Interestingly, the ZIP code (20032) receiving the highest average purchase subsidy, at just under $15,000 per transaction, was #2 in the previous section, where closing prices exceeded list prices by almost $7,000. I’m not totally sure the significance of that connection, but an easy inference to make is that government subsidies are bolstering the finances of home buyers in Southeast DC, artificially raising sale prices. I’ll be curious to see if this is a one-time coincidence, or turns out to be a trend moving forward.
zip_price <- select(g_zip, region = zip, value = avg_close_price)
choro_price <- zip_choropleth(zip_price, state_zoom = "district of columbia", title = "August 2017 DC Home Closings by ZIP Code", legend = "Close Price") + coord_map()
choro_price
zip_sales <- select(g_zip, region = zip, value = count)
choro_sales <- zip_choropleth(zip_sales, state_zoom = "district of columbia", title = "August 2017 DC Sales Count by ZIP Code", legend = "Number of Sales") + coord_map()
choro_sales
zip_subsidy <- select(g_zip, region = zip, value = avg_subsidy)
choro_subsidy <- zip_choropleth(zip_subsidy, state_zoom = "district of columbia", title = "August 2017 DC Home Purchase Subsidies by ZIP Code", legend = "Size of Subsidies") + coord_map()
choro_subsidy
zip_sale_diff <- select(g_zip, region = zip, value = avg_sale_diff)

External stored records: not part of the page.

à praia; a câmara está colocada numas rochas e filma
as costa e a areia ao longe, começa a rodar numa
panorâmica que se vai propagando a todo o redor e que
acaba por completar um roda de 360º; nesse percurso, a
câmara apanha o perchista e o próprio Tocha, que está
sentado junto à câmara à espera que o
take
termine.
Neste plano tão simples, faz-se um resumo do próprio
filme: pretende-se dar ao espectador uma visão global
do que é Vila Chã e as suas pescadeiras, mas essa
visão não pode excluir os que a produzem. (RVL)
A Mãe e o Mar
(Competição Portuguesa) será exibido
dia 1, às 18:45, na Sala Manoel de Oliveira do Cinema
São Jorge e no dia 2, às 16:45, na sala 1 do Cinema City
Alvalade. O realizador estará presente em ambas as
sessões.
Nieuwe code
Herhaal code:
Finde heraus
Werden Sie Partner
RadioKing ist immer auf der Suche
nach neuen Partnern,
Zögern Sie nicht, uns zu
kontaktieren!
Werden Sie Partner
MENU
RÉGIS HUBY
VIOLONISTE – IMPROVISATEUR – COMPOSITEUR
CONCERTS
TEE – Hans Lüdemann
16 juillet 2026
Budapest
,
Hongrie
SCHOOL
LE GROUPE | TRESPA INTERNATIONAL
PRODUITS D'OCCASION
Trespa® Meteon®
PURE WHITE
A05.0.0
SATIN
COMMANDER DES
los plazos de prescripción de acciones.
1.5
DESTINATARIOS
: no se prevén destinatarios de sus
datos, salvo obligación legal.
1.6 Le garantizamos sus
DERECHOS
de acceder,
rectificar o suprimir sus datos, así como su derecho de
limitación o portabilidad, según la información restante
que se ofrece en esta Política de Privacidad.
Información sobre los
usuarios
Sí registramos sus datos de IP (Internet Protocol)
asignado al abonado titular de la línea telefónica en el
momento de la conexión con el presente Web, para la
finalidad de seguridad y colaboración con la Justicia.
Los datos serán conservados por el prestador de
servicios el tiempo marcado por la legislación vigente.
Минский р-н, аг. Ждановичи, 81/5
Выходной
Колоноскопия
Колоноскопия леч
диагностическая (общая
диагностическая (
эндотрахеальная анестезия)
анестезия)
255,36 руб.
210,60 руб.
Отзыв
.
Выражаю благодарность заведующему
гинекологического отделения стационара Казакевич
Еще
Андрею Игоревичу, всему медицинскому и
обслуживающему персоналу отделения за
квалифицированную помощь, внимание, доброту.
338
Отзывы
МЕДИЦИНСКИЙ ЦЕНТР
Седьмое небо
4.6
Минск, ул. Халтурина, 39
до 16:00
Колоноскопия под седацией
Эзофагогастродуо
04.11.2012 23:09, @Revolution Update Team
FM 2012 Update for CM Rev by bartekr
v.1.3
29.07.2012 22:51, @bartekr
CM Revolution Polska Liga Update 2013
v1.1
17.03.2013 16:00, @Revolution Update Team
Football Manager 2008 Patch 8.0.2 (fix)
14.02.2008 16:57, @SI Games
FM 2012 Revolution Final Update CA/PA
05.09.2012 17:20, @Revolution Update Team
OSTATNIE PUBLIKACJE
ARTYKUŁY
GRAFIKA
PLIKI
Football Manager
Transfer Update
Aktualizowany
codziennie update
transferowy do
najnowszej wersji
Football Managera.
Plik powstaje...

choro_sale_diff <- zip_choropleth(zip_sale_diff, state_zoom = "district of columbia", title = "August 2017 DC Closing Sale Differences by ZIP Code", legend = "Difference in Close and List Prices") + coord_map()
choro_sale_diff
Sales of the Month (5 Most Expensive Closings)
Rank | Address | ZIP Code | List Price | Close Price | Bedrooms | Bathrooms | Half Bathrooms | Closing Date |
---|---|---|---|---|---|---|---|---|
1 | 3241 R ST NW | 20007 | 4500000 | 4000000 | 5 | 3 | 2 | 8/15/2017 |
2 | 1339 29TH ST NW | 20007 | 4299000 | 3975000 | 7 | 4 | 2 | 8/21/2017 |
3 | 2922 GLOVER DR NW | 20016 | 3695000 | 3500000 | 6 | 5 | 1 | 8/1/2017 |
4 | 2121 S ST NW | 20008 | 3400000 | 2900000 | 5 | 4 | 2 | 8/17/2017 |
5 | 4054 52ND TER NW | 20016 | 2695000 | 2700000 | 5 | 4 | 2 | 8/1/2017 |
head(arrange(sales,desc(close_price)), n = 5)
Steals of the Month (5 Least Expensive Closings)
Rank | Address | ZIP Code | List Price | Bedrooms | Bathrooms | Half Bathrooms | Closing Date |
---|---|---|---|---|---|---|---|
1 | 3872 9TH ST SE #102 | 20032 | 65000 | 1 | 1 | 0 | 8/30/2017 |
2 | 3872 9TH ST SE #302 | 20032 | 64900 | 1 | 1 | 0 | 8/28/2017 |
3 | 5 BRANDYWINE ST SE #B-33 | 20032 | 40000 | 2 | 1 | 0 | 8/2/2017 |
4 | 5 BRANDYWINE ST SE #B-35 | 20032 | 40000 | 2 | 1 | 0 | 8/8/2017 |
5 | 3072 30TH ST SE #302 | 20020 | 26900 | 2 | 1 | 0 | 8/29/2017 |
tail(arrange(na.omit(sales),desc(close_price)), n = 5)
Wrap-Up
All in all, exploring this data set was a great way for me to keep building my R scales while also exploring some of the macro trends in the DC housing market.
Since POPville publishes the home sales dataset monthly, I hope to be back next month with an update!